How can I integrate my new insights into my daily doing as a leader?
I am reflecting back on a 3-day, leadership training with my inspiring co-trainer: Everhard Uphoff. We worked with 14 highly motivated participants, eager to learn how they can increase their impact as a leader in their organisation. Back home I’ve spent the next 2 days coaching more leaders, this time, reflecting on a 20-week leadership learning journey.
Both groups struggle with the same challenge:
How can I integrate my new insights into my daily doing?
If you recognise that struggle, here are my 10 best suggestions:
Learning starts with a deliberate effort to do something differently.
Identify meetings or work situations in which you want to try out a certain insight, tool or behavior, e.g. active listening, giving compliments, setting boundaries.
Recruit an accountability partner.
This can be a fellow participant, a mentor, a friend or a coach. Tell them what you’re planning to learn and invite them to ask you about your progress.
Design your work situation as a research situation.
Observe how others do it. Do you want to practice open questions? Observe how someone how mastered this uses them. Do you want to improve your team meetings? How do the people you find efficient structure them? How do they talk? Either put a block note next to you, or use a digital document. Write your research question and then turf, observe, jot down observations or test a model – do it for a day or a week. Next step: see item 4.
Keep it small.
What is the smallest action with the biggest impact you can practice? One micro change at a time. Embed it in things you do anyways. For example: Take the stairs. Start a meeting with a powerful question (“What in your work gave you the most energy last week?”)
Make it stick.
Challenge yourself to try out one small thing for a day, then another day, then another day and so on. Use the Covey-method of time planning: first put the the ‘big rocks’ in your agenda (an hour of reflection, a lunch with your accountability partner), then the smaller rocks (15 minutes of journalling or 10 minutes meditation), then the small sand grains (see item 4).
Reward yourself for your progress.
Literally pat yourself on the shoulder or stand in power pose when you have managed a new skill. Show yourself the ‘Becker-fist’. Reward your body memory with a serotonin pose! Share about it on LinkedIn. Do something you like as a reward. Don’t skip this!
Teach what you want to learn.
Tell others about what you have learned. Announce a 20 minute learning nugget to your team about a topic you want to dive in yourself. Then deliver. Scale it up to a one-hour workshop. It is incredible how we start to ‘own’ knowledge once we share it.
Create space for reflection.
Allow yourself a window in which you don’t let new information enter your brain, but review your notes. Stare out of the window. Reflect of what you have heard, seen, experienced. I call this ‘sourdough time’
Tape or record yourself.
This is a challenging one! Do it! It’s scary, but it works!
Tap into your intrinsic motivation.Why do you want to learn this skill? Imagine yourself having mastered it. Use the power of visualisation
You can do it.
And whatever you do: keep a growth mindset. Ask for feedback along the way!

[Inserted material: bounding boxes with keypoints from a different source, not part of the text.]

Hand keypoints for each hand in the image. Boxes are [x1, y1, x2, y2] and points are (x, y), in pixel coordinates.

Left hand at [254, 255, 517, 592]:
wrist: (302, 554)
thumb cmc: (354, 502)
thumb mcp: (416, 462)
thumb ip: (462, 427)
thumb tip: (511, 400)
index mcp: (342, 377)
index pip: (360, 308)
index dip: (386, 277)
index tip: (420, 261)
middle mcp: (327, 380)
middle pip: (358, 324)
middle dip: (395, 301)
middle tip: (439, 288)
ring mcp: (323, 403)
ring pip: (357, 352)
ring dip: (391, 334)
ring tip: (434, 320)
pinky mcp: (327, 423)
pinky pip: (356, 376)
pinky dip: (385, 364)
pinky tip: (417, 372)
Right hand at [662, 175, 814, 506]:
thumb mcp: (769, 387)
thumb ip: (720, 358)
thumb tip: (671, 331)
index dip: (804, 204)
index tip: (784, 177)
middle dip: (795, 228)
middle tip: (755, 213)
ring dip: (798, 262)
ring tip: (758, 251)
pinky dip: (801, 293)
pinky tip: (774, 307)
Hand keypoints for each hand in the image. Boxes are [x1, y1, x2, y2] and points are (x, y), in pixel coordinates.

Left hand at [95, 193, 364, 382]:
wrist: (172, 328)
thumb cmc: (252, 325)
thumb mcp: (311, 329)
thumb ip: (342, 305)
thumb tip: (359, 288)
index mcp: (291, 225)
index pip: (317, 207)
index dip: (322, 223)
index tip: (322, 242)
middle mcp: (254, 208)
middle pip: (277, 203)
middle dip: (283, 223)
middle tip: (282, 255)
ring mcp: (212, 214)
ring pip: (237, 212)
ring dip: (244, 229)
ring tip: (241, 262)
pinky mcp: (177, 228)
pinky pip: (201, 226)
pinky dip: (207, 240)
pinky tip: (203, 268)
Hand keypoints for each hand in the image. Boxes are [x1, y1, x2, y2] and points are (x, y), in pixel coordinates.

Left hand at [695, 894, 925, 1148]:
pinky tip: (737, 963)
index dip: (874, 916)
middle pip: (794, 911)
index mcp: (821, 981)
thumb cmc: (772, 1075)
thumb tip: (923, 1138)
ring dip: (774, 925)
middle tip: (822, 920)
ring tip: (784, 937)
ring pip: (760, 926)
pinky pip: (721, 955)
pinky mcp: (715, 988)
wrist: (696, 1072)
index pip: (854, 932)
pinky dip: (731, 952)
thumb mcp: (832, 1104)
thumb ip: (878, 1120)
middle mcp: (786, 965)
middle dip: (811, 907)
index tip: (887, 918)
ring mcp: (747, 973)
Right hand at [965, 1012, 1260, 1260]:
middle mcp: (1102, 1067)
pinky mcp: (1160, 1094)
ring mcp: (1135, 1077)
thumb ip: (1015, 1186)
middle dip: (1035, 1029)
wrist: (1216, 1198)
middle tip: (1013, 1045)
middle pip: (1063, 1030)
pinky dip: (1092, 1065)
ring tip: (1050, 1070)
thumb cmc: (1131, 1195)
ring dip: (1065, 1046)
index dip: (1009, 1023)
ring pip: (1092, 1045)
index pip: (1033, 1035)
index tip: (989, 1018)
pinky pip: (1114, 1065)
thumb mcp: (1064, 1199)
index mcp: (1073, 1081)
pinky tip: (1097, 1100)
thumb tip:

Continue the Learning Journey: Embrace your growth and celebrate your achievements
Learning starts with deliberate effort and a commitment to try new things. By incorporating these tips into your leadership journey, you can create lasting change and increase your impact as a leader. I encourage you to embrace a growth mindset, seek feedback, and celebrate your progress along the way. I would love to hear what works for you on your learning journey. Happy learning!